He said the building is an important part in fulfilling this mission. “In these new spaces, we will train students to provide the best clinical care possible to the citizens of Tennessee,” he said. “Our facilities will support faculty research, in our clinics we will treat patients. This new building will be our home base for a statewide campus. This new building will support access to care all across our state, from the clinics here in Memphis, to the farthest corners of Tennessee in Bristol and Kingsport, and to all the communities in between.”

The Delta Dental of Tennessee Building houses a clinic for patients with special needs; an expanded faculty practice for treating patients, including the uninsured and underinsured; and dental technique labs for first- and second-year students to hone their skills. The UTHSC College of Dentistry, the third oldest public college of dentistry in the country, trains 75% of Tennessee’s dentists.

*Directions*. Write what follows the passage about the UTHSC College of Dentistry's new building, starting after its last sentence.

*Records shown*.
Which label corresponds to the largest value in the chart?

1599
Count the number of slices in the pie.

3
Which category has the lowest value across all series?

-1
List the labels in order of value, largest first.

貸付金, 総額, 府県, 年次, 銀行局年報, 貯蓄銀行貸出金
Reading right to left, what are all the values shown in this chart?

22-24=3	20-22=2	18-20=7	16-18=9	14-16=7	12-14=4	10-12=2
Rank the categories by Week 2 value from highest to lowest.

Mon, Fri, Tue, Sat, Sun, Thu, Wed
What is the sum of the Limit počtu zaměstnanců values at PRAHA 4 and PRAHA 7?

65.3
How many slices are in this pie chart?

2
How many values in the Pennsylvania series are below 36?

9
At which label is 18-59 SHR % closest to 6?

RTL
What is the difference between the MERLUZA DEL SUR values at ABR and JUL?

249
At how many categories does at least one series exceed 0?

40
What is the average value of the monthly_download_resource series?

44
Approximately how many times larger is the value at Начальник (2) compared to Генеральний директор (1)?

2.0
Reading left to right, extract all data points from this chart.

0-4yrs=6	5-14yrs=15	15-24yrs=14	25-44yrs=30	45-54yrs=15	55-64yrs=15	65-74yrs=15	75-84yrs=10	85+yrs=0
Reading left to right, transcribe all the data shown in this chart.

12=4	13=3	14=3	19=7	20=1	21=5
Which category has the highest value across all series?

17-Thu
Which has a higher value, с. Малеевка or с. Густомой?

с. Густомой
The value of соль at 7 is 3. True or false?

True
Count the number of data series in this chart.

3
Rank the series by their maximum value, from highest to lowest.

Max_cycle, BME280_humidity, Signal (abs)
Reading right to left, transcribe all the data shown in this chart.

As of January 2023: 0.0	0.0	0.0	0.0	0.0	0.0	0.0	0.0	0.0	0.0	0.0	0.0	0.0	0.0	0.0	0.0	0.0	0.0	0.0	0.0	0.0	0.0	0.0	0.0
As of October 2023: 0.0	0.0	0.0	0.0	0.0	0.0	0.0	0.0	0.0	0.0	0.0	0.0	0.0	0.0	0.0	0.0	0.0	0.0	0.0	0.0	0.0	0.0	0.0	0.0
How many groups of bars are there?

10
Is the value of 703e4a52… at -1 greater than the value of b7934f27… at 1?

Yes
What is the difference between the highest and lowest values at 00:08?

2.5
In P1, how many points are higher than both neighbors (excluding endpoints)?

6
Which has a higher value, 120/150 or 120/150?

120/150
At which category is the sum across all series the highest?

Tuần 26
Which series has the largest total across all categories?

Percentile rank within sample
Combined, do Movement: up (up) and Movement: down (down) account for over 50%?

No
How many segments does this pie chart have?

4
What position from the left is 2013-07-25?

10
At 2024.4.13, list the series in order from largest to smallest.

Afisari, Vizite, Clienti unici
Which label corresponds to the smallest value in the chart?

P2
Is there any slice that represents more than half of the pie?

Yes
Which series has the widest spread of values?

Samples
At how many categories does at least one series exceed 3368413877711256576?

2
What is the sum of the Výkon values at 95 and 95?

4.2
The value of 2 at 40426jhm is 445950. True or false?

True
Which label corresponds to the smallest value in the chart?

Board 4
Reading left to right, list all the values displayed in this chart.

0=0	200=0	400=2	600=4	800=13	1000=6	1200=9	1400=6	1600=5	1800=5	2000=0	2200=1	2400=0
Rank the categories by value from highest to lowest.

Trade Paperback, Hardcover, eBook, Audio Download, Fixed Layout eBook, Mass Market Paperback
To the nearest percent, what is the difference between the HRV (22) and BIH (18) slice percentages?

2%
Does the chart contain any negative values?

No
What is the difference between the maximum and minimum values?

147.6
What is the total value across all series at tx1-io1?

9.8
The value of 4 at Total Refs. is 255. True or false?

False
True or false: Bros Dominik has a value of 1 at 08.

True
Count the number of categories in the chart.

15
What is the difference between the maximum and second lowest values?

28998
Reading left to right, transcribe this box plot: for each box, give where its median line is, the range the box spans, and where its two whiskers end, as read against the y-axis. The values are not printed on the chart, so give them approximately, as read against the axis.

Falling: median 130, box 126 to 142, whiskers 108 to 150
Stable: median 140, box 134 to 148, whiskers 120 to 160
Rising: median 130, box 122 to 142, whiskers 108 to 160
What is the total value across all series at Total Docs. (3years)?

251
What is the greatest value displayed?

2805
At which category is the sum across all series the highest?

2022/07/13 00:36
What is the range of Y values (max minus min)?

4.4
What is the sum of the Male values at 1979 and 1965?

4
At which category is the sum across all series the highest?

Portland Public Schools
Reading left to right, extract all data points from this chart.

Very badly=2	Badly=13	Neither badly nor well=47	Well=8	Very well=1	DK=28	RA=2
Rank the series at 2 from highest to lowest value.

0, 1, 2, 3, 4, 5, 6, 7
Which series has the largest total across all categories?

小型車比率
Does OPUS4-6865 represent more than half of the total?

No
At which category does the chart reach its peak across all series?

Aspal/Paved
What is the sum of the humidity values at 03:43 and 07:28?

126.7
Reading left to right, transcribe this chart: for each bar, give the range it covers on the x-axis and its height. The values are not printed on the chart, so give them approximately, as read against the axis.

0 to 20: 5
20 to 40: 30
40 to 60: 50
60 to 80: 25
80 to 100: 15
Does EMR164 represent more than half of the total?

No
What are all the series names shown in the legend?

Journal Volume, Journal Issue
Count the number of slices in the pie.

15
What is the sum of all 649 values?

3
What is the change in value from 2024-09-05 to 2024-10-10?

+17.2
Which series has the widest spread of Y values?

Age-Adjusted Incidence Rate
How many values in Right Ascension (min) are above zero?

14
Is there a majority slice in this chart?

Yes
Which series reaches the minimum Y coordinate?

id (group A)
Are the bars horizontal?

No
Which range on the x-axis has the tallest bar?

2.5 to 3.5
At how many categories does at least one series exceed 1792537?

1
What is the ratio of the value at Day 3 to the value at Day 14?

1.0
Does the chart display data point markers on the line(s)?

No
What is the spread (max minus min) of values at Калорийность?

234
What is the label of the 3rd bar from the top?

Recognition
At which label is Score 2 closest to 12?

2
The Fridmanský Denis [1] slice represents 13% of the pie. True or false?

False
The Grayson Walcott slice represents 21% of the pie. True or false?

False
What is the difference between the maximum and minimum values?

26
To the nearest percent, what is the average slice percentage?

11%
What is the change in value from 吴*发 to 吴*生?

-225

*Response*.
Dean Ragain said the additional space will allow the college to reach its eventual goal to expand its class size to 130 students over the next five years to meet the anticipated demand for dentists in Tennessee and the surrounding region, particularly in underserved rural areas. This goal is one key facet of the Healthy Smiles Initiative, which also includes expansion of dental student rotations at UTHSC-sponsored clinics in areas of greatest need across the state, as well as new dental residency training sites in Kingsport, Knoxville, and Jackson.

In attendance were Commissioner of the Tennessee Department of Health Ralph Alvarado, MD, FACP, and former Commissioner of Health Lisa Piercey, MD, MBA, FAAP. UT System President Randy Boyd thanked them for their support of UTHSC and its statewide efforts to improve oral health across Tennessee. “Now, you might think the commissioner for the Department of Health has the whole state to deal with, why would he spend a day in Memphis at the Health Science Center opening the new Delta Dental Building,” President Boyd said. “Well, (more than) 70% of all the dentists in the state of Tennessee are produced right here in Memphis at this facility. If you’re going to affect rural health care, dental care is a critical part of rural health care. It’s going to happen right here.”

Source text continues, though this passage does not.